In recent years, some states and communities have replaced the holiday with Indigenous Peoples Day, a switch envisioned in 1977, at a U.N. conference in Geneva, Switzerland, to counter discrimination against indigenous populations in the Americas, according to the Unitarian Universalist Association.
In 2019, Google’s icon doodle did not link to a frank history of Columbus’s exploratory deeds, but rather to a page celebrating the scientific contributions of Belgian physicist and mathematician Joseph Antoine Ferdinand Plateau. This year, Google’s usual icon is unchanged.
Seventeen states — including Washington, South Dakota and Maine — as well as Washington, D.C., have holidays honoring Native Americans, some of which are on the second Monday in October, according to the Pew Research Center. Nearby, in Massachusetts, some communities celebrate Indigenous Peoples Day, though the official state holiday is Columbus Day.

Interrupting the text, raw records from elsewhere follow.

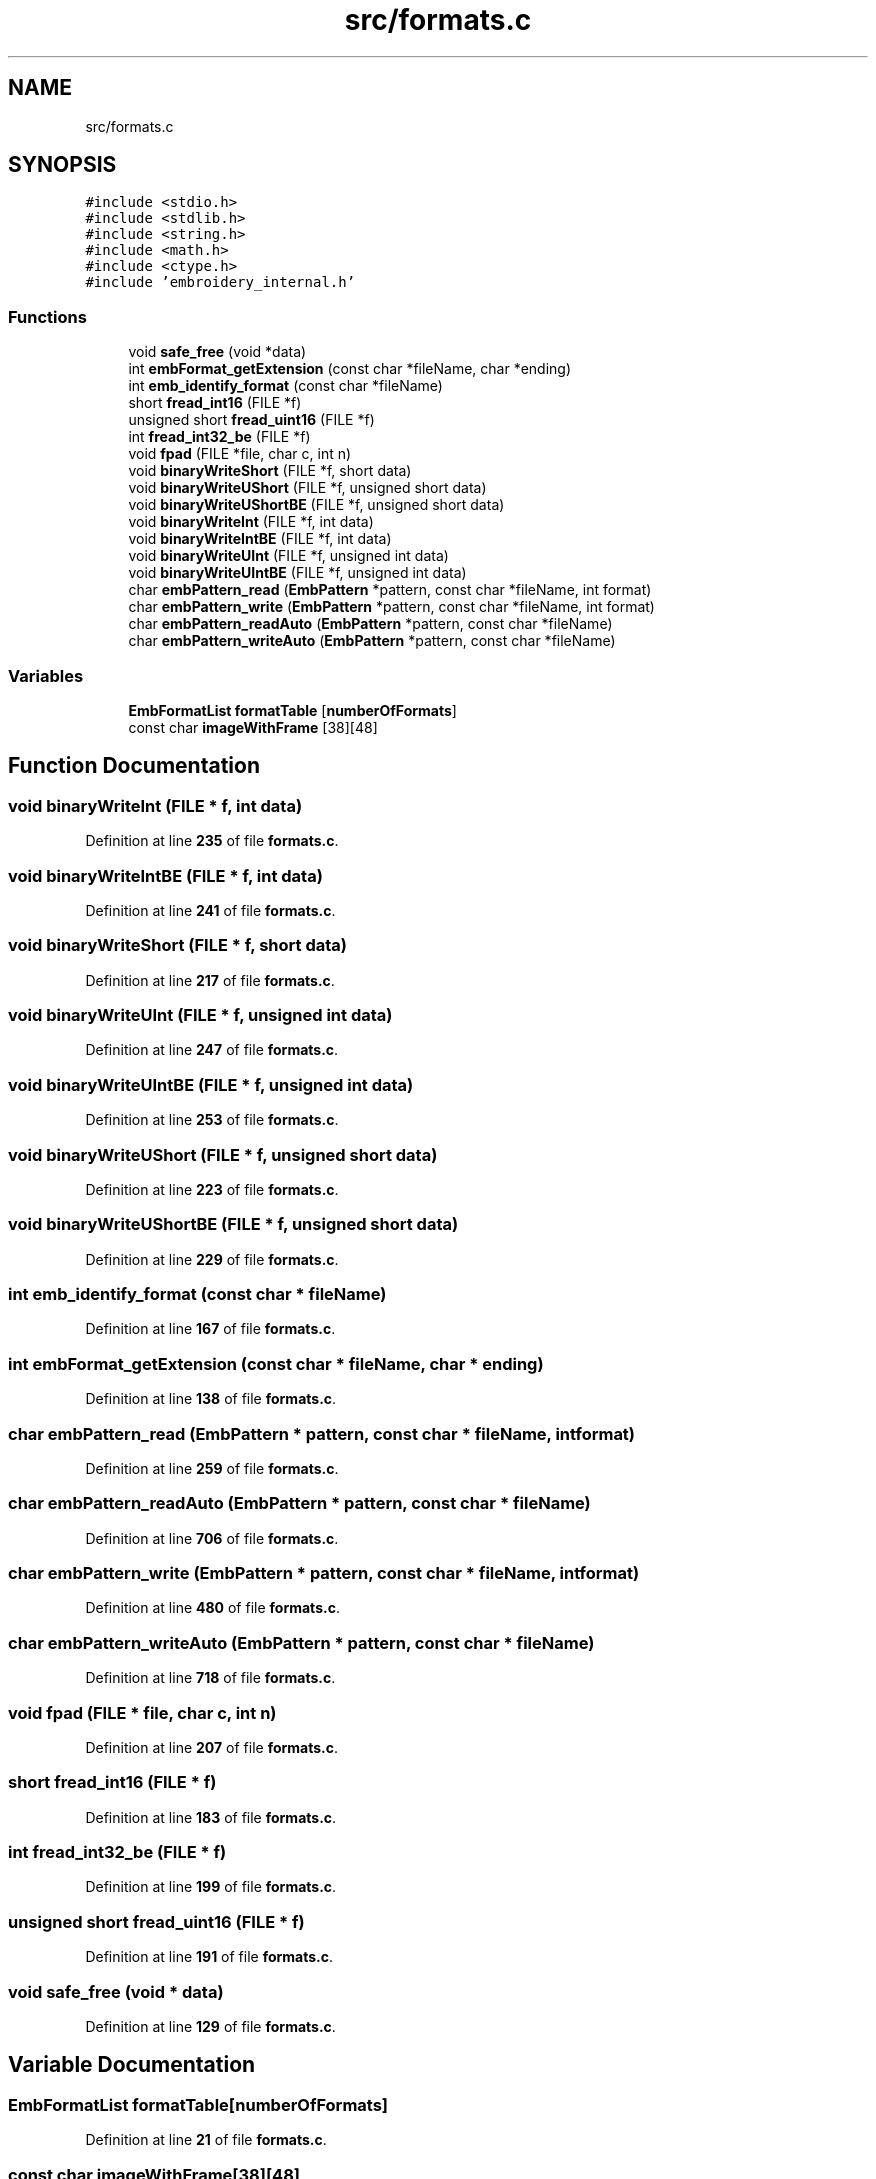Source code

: .TH "src/formats.c" 3 "Sun Mar 19 2023" "Version 1.0.0-alpha" "Libembroidery" \" -*- nroff -*-
.ad l
.nh
.SH NAME
src/formats.c
.SH SYNOPSIS
.br
.PP
\fC#include <stdio\&.h>\fP
.br
\fC#include <stdlib\&.h>\fP
.br
\fC#include <string\&.h>\fP
.br
\fC#include <math\&.h>\fP
.br
\fC#include <ctype\&.h>\fP
.br
\fC#include 'embroidery_internal\&.h'\fP
.br

.SS "Functions"

.in +1c
.ti -1c
.RI "void \fBsafe_free\fP (void *data)"
.br
.ti -1c
.RI "int \fBembFormat_getExtension\fP (const char *fileName, char *ending)"
.br
.ti -1c
.RI "int \fBemb_identify_format\fP (const char *fileName)"
.br
.ti -1c
.RI "short \fBfread_int16\fP (FILE *f)"
.br
.ti -1c
.RI "unsigned short \fBfread_uint16\fP (FILE *f)"
.br
.ti -1c
.RI "int \fBfread_int32_be\fP (FILE *f)"
.br
.ti -1c
.RI "void \fBfpad\fP (FILE *file, char c, int n)"
.br
.ti -1c
.RI "void \fBbinaryWriteShort\fP (FILE *f, short data)"
.br
.ti -1c
.RI "void \fBbinaryWriteUShort\fP (FILE *f, unsigned short data)"
.br
.ti -1c
.RI "void \fBbinaryWriteUShortBE\fP (FILE *f, unsigned short data)"
.br
.ti -1c
.RI "void \fBbinaryWriteInt\fP (FILE *f, int data)"
.br
.ti -1c
.RI "void \fBbinaryWriteIntBE\fP (FILE *f, int data)"
.br
.ti -1c
.RI "void \fBbinaryWriteUInt\fP (FILE *f, unsigned int data)"
.br
.ti -1c
.RI "void \fBbinaryWriteUIntBE\fP (FILE *f, unsigned int data)"
.br
.ti -1c
.RI "char \fBembPattern_read\fP (\fBEmbPattern\fP *pattern, const char *fileName, int format)"
.br
.ti -1c
.RI "char \fBembPattern_write\fP (\fBEmbPattern\fP *pattern, const char *fileName, int format)"
.br
.ti -1c
.RI "char \fBembPattern_readAuto\fP (\fBEmbPattern\fP *pattern, const char *fileName)"
.br
.ti -1c
.RI "char \fBembPattern_writeAuto\fP (\fBEmbPattern\fP *pattern, const char *fileName)"
.br
.in -1c
.SS "Variables"

.in +1c
.ti -1c
.RI "\fBEmbFormatList\fP \fBformatTable\fP [\fBnumberOfFormats\fP]"
.br
.ti -1c
.RI "const char \fBimageWithFrame\fP [38][48]"
.br
.in -1c
.SH "Function Documentation"
.PP 
.SS "void binaryWriteInt (FILE * f, int data)"

.PP
Definition at line \fB235\fP of file \fBformats\&.c\fP\&.
.SS "void binaryWriteIntBE (FILE * f, int data)"

.PP
Definition at line \fB241\fP of file \fBformats\&.c\fP\&.
.SS "void binaryWriteShort (FILE * f, short data)"

.PP
Definition at line \fB217\fP of file \fBformats\&.c\fP\&.
.SS "void binaryWriteUInt (FILE * f, unsigned int data)"

.PP
Definition at line \fB247\fP of file \fBformats\&.c\fP\&.
.SS "void binaryWriteUIntBE (FILE * f, unsigned int data)"

.PP
Definition at line \fB253\fP of file \fBformats\&.c\fP\&.
.SS "void binaryWriteUShort (FILE * f, unsigned short data)"

.PP
Definition at line \fB223\fP of file \fBformats\&.c\fP\&.
.SS "void binaryWriteUShortBE (FILE * f, unsigned short data)"

.PP
Definition at line \fB229\fP of file \fBformats\&.c\fP\&.
.SS "int emb_identify_format (const char * fileName)"

.PP
Definition at line \fB167\fP of file \fBformats\&.c\fP\&.
.SS "int embFormat_getExtension (const char * fileName, char * ending)"

.PP
Definition at line \fB138\fP of file \fBformats\&.c\fP\&.
.SS "char embPattern_read (\fBEmbPattern\fP * pattern, const char * fileName, int format)"

.PP
Definition at line \fB259\fP of file \fBformats\&.c\fP\&.
.SS "char embPattern_readAuto (\fBEmbPattern\fP * pattern, const char * fileName)"

.PP
Definition at line \fB706\fP of file \fBformats\&.c\fP\&.
.SS "char embPattern_write (\fBEmbPattern\fP * pattern, const char * fileName, int format)"

.PP
Definition at line \fB480\fP of file \fBformats\&.c\fP\&.
.SS "char embPattern_writeAuto (\fBEmbPattern\fP * pattern, const char * fileName)"

.PP
Definition at line \fB718\fP of file \fBformats\&.c\fP\&.
.SS "void fpad (FILE * file, char c, int n)"

.PP
Definition at line \fB207\fP of file \fBformats\&.c\fP\&.
.SS "short fread_int16 (FILE * f)"

.PP
Definition at line \fB183\fP of file \fBformats\&.c\fP\&.
.SS "int fread_int32_be (FILE * f)"

.PP
Definition at line \fB199\fP of file \fBformats\&.c\fP\&.
.SS "unsigned short fread_uint16 (FILE * f)"

.PP
Definition at line \fB191\fP of file \fBformats\&.c\fP\&.
.SS "void safe_free (void * data)"

.PP
Definition at line \fB129\fP of file \fBformats\&.c\fP\&.
.SH "Variable Documentation"
.PP 
.SS "\fBEmbFormatList\fP formatTable[\fBnumberOfFormats\fP]"

.PP
Definition at line \fB21\fP of file \fBformats\&.c\fP\&.
.SS "const char imageWithFrame[38][48]"

.PP
Definition at line \fB87\fP of file \fBformats\&.c\fP\&.
.SH "Author"
.PP 
Generated automatically by Doxygen for Libembroidery from the source code\&.
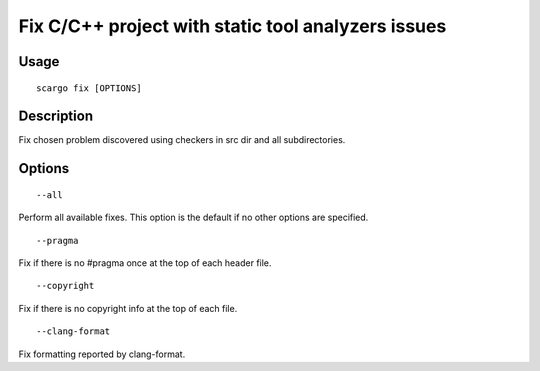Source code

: .. _scargo_fix:

Fix C/C++ project with static tool analyzers issues
---------------------------------------------------

Usage
^^^^^

::

    scargo fix [OPTIONS]

Description
^^^^^^^^^^^

Fix chosen problem discovered using checkers in src dir and all subdirectories.

Options
^^^^^^^

::

--all

Perform all available fixes. This option is the default if no other options are specified.

::

--pragma

Fix if there is no #pragma once at the top of each header file.

::

--copyright

Fix if there is no copyright info at the top of each file.


::

--clang-format

Fix formatting reported by clang-format.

Columbus Day in Rhode Island: What’s Open?
Columbus Day is observed in Rhode Island.
Non-essential government departments are closed, as are many corporations. The U.S. Postal service is closed today, and there will be no regular mail service, Priority Mail Express is delivered 365 days a year and will be delivered on October 9th. Normal delivery and collection schedules will resume Tuesday.
Public transit company RIPTA is following holiday routes on Monday. Check the RIPTA website for schedules.